## Passage shown
BEGIN

Concepts
Open Source Evaluation: Philosophy

Open Source Evaluation: Philosophy

There are hosts of challenges around running preset evaluations for different data formats.

We had to iterate through dozens of different ideas (it took a lot longer than we thought), but eventually we figured out a setup that works.

Here is the guiding philosophy behind our open-source evaluation library (opens in a new tab).

Preset evals must be plug and play

pip install athina

# Evaluate a dataset across a suite of eval criteria
EvalRunner.run_suite(
    evals=[
        RagasAnswerCorrectness(),
        RagasContextPrecision(),
        RagasContextRelevancy(),
        RagasContextRecall(),
        RagasFaithfulness(),
        ResponseFaithfulness(),
        Groundedness(),
        ContextSufficiency(),
    ],
    data=dataset,
    max_parallel_evals=10
)

All the code you need to run a suite of 9 evals on your RAG pipeline.

Evals must be modular and extensible

  • Simply import and use.
  • Evals usually shouldn't require any constructor arguments
  • Evals should be easy to extend
  • Evals should be customizable
  • Should have easy to use wrappers for custom evals:
    • Grading Criteria: For very simple "If X, then fail. Otherwise pass" style evaluations
    • Custom Prompt: Plug in your own evaluation prompt
    • API Call: If you need complete control of your evals, you can define the eval functions on your own API server.

Evals should run locally wherever possible

By design, we want most of the evaluations themselves to be open source and to run locally wherever possible.

We wanted to ensure that evaluations run independently of Athina platform, so as to respect the privacy of the data.

Evals should not be tightly coupled to a single model / provider

Most of our evaluations can easily run on different models and providers (including OpenAI, Gemini, Anthropic, and Cohere)

Evals should be able to run in parallel

Evals should be able to run in parallel, and users should be able to control the number of parallel evals.

# Evaluate a dataset across a suite of eval criteria
EvalRunner.run_suite(
    evals=eval_suite,
    data=dataset,
    max_parallel_evals=10
)

Athina API key must not be required to run the evaluations.

There is no requirement to use an Athina API key to run evaluations locally.

But, if you add your AthinaApiKey, you will also get access to a full development SDK with a history of runs, search, sort, filter, compare, re-run, etc.


Separate Orchestration Layer for Continuous Evaluation and Production Monitoring.

Athina's eval orchestration platform manages eval configurations, sampling, filtering, deduping, rate limiting, switching between different model providers, alerting, and calculating granular analytics to provide a complete evaluation platform.

You can run Evals during development, in CI / CD, as real-time guardrails, or in production.

END

## Data records
BEGIN

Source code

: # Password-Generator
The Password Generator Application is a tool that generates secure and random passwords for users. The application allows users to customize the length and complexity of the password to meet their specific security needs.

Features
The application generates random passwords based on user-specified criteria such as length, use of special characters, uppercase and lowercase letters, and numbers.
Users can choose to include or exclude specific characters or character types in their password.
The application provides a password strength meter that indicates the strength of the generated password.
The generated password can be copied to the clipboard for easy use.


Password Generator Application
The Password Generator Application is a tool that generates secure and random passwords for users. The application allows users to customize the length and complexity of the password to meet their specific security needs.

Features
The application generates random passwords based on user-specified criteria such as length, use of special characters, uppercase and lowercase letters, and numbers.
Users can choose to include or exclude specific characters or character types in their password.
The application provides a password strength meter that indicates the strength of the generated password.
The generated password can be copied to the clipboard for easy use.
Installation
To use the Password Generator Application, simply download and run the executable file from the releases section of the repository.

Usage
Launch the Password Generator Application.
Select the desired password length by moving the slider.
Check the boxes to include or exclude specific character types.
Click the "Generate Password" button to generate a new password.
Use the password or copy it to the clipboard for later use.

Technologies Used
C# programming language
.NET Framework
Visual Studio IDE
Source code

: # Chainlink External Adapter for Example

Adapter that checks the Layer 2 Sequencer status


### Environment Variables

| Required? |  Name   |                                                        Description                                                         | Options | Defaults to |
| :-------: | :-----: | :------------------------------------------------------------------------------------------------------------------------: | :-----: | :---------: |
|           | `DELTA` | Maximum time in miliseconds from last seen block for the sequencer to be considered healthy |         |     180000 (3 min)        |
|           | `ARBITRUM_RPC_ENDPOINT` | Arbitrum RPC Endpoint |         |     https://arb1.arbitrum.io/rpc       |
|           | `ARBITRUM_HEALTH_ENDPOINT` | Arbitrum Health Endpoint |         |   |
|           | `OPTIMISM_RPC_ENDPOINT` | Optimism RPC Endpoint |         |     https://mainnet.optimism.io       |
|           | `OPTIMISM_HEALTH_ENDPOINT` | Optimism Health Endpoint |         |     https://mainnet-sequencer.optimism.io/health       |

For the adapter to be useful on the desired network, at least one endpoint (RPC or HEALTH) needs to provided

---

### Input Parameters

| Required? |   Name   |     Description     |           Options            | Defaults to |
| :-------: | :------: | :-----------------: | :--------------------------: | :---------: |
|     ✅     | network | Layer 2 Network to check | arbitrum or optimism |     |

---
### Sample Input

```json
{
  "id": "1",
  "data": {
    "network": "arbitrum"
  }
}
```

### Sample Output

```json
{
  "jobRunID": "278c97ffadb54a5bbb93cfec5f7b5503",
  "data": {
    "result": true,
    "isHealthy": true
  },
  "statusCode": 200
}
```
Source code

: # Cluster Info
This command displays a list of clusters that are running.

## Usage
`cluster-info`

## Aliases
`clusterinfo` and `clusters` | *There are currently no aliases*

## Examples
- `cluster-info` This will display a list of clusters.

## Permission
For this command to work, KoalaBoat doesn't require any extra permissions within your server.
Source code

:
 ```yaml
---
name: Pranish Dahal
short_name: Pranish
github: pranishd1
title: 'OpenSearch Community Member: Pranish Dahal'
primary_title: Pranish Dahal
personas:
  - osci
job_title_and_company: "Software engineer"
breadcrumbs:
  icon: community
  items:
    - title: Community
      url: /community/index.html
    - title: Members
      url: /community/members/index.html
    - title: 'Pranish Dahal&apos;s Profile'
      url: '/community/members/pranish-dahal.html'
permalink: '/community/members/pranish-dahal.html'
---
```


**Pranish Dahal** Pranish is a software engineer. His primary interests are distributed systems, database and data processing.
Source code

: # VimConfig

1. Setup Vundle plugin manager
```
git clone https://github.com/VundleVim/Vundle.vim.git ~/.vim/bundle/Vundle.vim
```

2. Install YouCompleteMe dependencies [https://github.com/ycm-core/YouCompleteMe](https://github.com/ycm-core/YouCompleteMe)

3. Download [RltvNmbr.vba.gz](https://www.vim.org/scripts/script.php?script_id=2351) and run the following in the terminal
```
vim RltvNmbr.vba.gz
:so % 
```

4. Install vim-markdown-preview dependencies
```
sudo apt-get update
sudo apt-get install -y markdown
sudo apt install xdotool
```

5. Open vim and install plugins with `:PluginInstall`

END

## Required work
Can you return the text of the open-source evaluation philosophy page from "But, if you" up to and including "compare, re-run, etc.", copied word for word?

## Answer to the exercise
But, if you add your AthinaApiKey, you will also get access to a full development SDK with a history of runs, search, sort, filter, compare, re-run, etc.